In web design and development, there is a certain type of concept that every designer/developer should understand when creating web pages. It’s called a fall back and it ensures that “everyone can join the party.” In other words, you may not see the latest visual effects if you are using an older browser version, but the actual page content is still accessible.
A fall back is kind of a backup plan: If Plan A becomes obsolete, there is always a Plan B in place. Now, when you take consider the fall back concept, how do you make sure you take advantage of this strategy in your own life?
Why we ignore the plan B?
Unfortunately, too often we rely on luck and on assumptions. In fact, we ignore the Plan B entirely since we assume that our master plan works OK. When we do this, we don’t feel the urge to have a fall back in place.
Having a fall back strategy requires an extra effort that many of us are not willing to take. For instance, let’s say that you are travelling to another town by using a train. In order to get to the train station, you need to hop onto the bus to get there. However, what happens if the bus never arrives?
This is something that just occurred to me and having a backup strategy helped me to catch the train in time. I had mistakenly looked at the bus schedules for the wrong day, but I immediately knew what to do (I took the cab instead).
Had I not have the plan B, my schedule had changed too much for the day and I had felt frustrated. Since setting this fall back strategy took just a couple of minutes of my time, it was time well spent and literally saved my day.
Which things are worth of a fall back strategy?
“If this fall back thingie is so great, should I always have a backup plan in place?” I hear you asking. My answer is: “No.”
You have to consider if something is worth a fall back plan or not. In many cases having one in place is beneficial, but in some other situations having this kind of plan is just overkill. The way you make the distinction whether something is worth the plan or not is by the value it holds.
For instance, if it’s absolutely imperative that you have to meet a certain client at certain time, you want to make sure you can show up to the meeting in time. However, if you plan is to cut the grass, but it’s raining and you can’t do it, the thing isn’t probably worth having a fall back plan.
The bigger investment there is at stake, the more you should think about the Plan B if something goes wrong with the original plan.
How to create a fall back plan?
Now that you understand the importance of a fall back strategy, it’s time to put all this into practice and take a look how to create a solid Plan B for whatever you do.
1. Understand the value and the consequences. Not every task is worth a backup plan. For instance, like in the cutting the grass example, it doesn’t have any long-term effects if you can’t do it right when you planned it. However, if the future your business relies on meeting with your key customer, you better have Plan B in place.
When you understand the long-term value and the possible consequences of the coming task (especially if you fail to do it), it’s easier to decide if the fall back plan is necessary or not.
2. Block your time. If you decided to create a Plan B, make sure that you can actually do the planning in peace. Block the time in your calendar and possibly “isolate” yourself into a location where you can do your thinking without distraction.

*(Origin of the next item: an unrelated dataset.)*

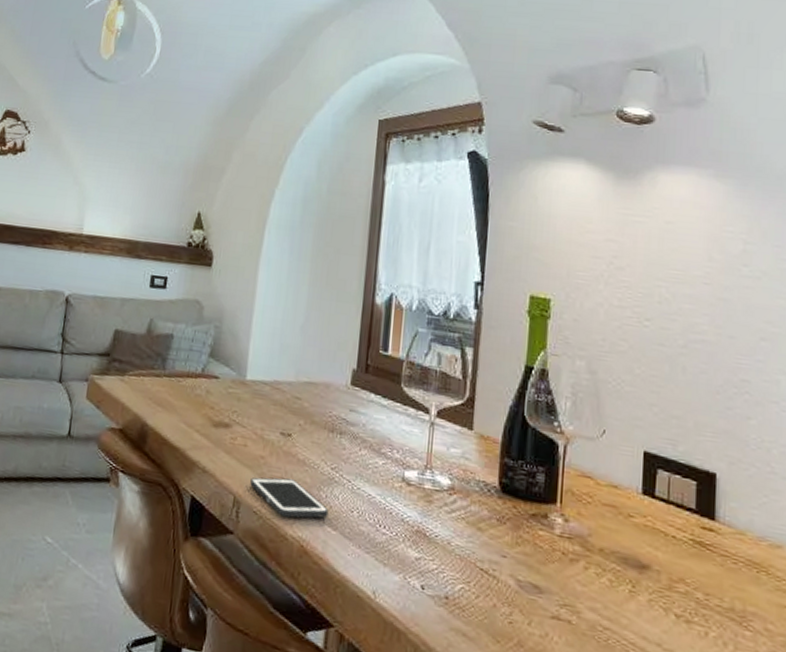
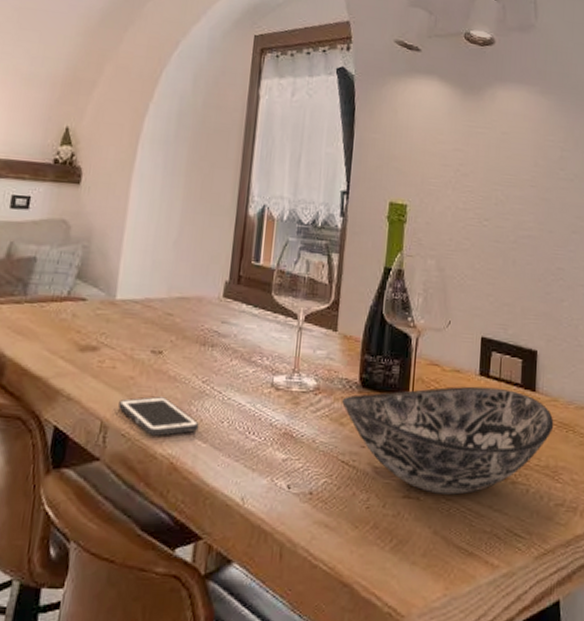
bowl: none [480,499,740,626] -> present [342,386,554,495]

If you can’t do the planning at home, go outside to the nearest park, go to a coffee shop or go to a public library if needed. The better focus you have, the better chances you have to create a plan which actually works in real life.
3. Go through the scenario in your head. Having a plan in place and actually executing the plan in practice are two separate things. That’s why it’s important to visualize the scenario in your head in advance.

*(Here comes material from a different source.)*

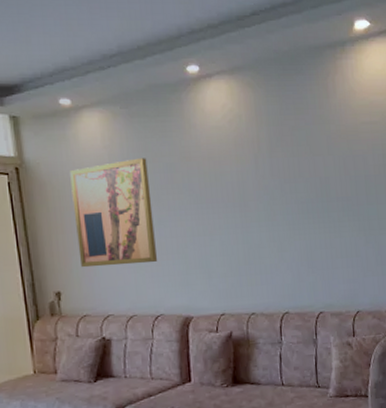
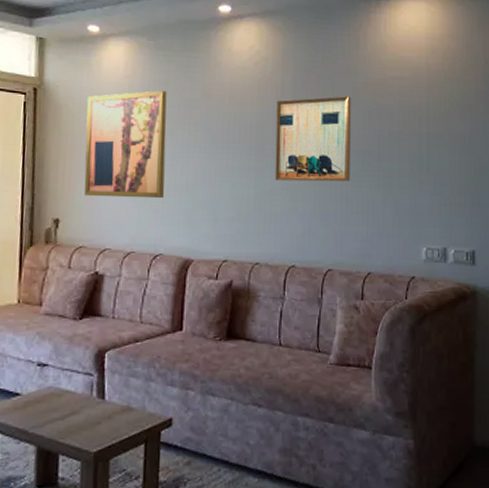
wall art: none [254,146,332,234] -> present [274,96,351,182]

For instance, I’m using this very strategy to ensure that I have all the necessary equipment with me when I travel to triathlon or marathon races. I close my eyes and go through the whole process of dressing myself with the racing gear to completing the actual race. That helps me to pack the necessary stuff with me when I travel.
Do the same kind of visualisation but apply it to your situation. That way it’s easier to see if the plan actually works or not.

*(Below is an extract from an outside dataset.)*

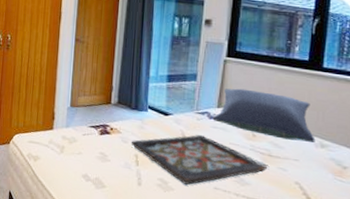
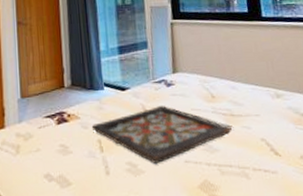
pillow: present [213,88,315,142] -> none [170,49,271,96]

4. If the Plan B fails, don’t blame yourself. We are humans and sometimes even the backup plans don’t work. If this happens, blaming yourself doesn’t really help the situation.
Instead, understand what went wrong and learn from the experience. Just analyze the situation and move on.
A better alternative is to include the possibility of the failure in the planning phase (step #2). What you do is that you are aware of all the possible outcomes and that way you can mentally prepare for everything that could possibly happen.
Having a fall back strategy in place saves you from a lot of frustration and stress. Unfortunately, too often it’s ignored because people don’t understand its importance.
Make sure to evaluate the value and long term effects of the thing you are about to do. This way it’s easier to see if it’s worth a fall back plan or not.
Over to you: What tasks are worth of a fall back strategy?